▶ **Recorded information**
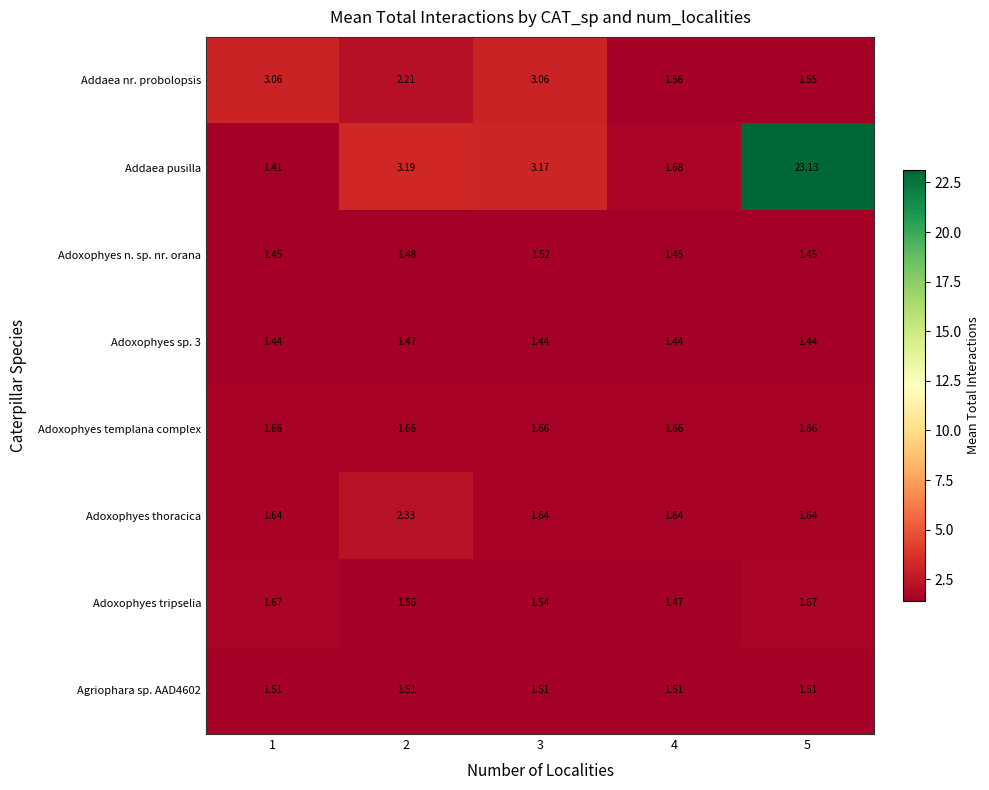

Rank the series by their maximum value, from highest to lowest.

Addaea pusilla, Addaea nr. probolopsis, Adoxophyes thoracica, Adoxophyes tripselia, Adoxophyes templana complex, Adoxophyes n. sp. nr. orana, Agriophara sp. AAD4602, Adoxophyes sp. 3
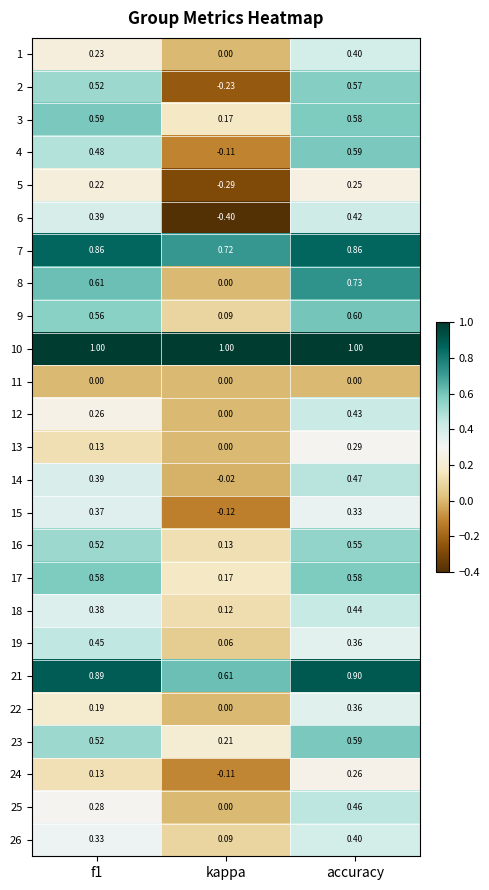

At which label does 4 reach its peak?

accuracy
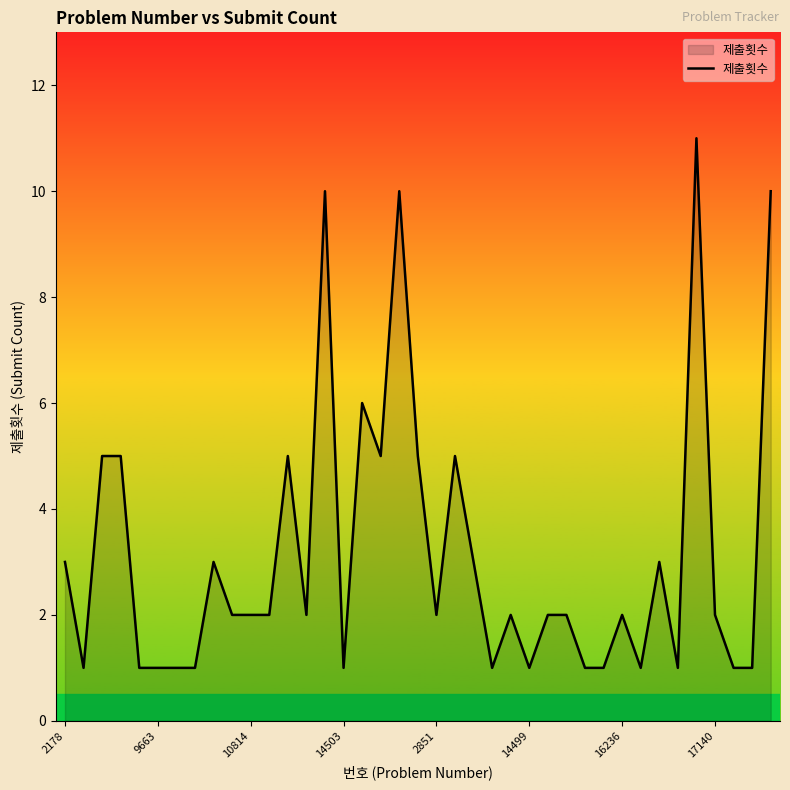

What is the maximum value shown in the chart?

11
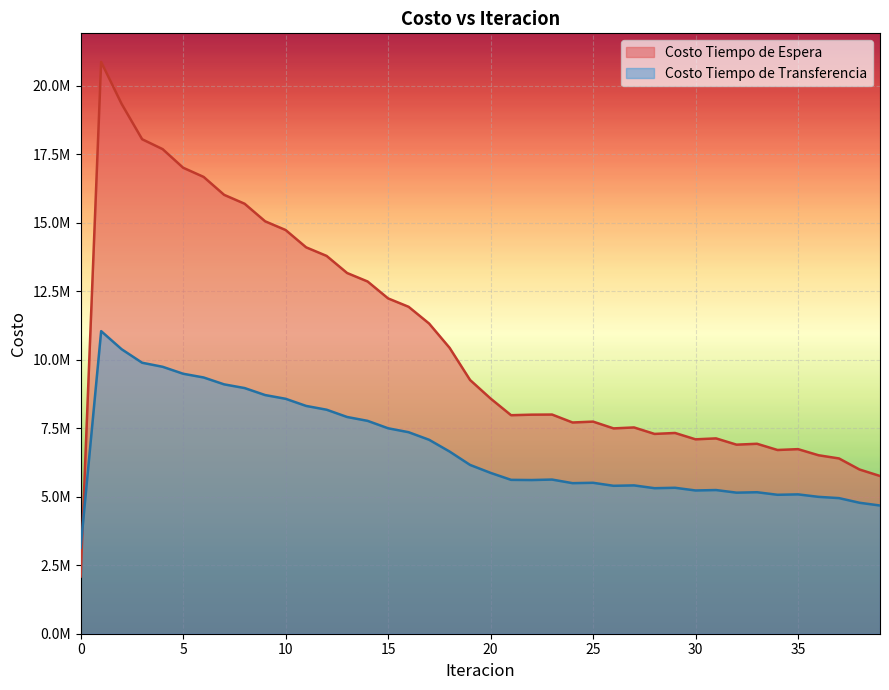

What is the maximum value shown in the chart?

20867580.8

▶ **Exercise description**
Rewrite all the entries above, substituting "graph" for every occurrence of "chart" and changing nothing else. Omit the pictures.

▶ **Task response**
Rank the series by their maximum value, from highest to lowest.

Addaea pusilla, Addaea nr. probolopsis, Adoxophyes thoracica, Adoxophyes tripselia, Adoxophyes templana complex, Adoxophyes n. sp. nr. orana, Agriophara sp. AAD4602, Adoxophyes sp. 3

At which label does 4 reach its peak?

accuracy

What is the maximum value shown in the graph?

11

What is the maximum value shown in the graph?

20867580.8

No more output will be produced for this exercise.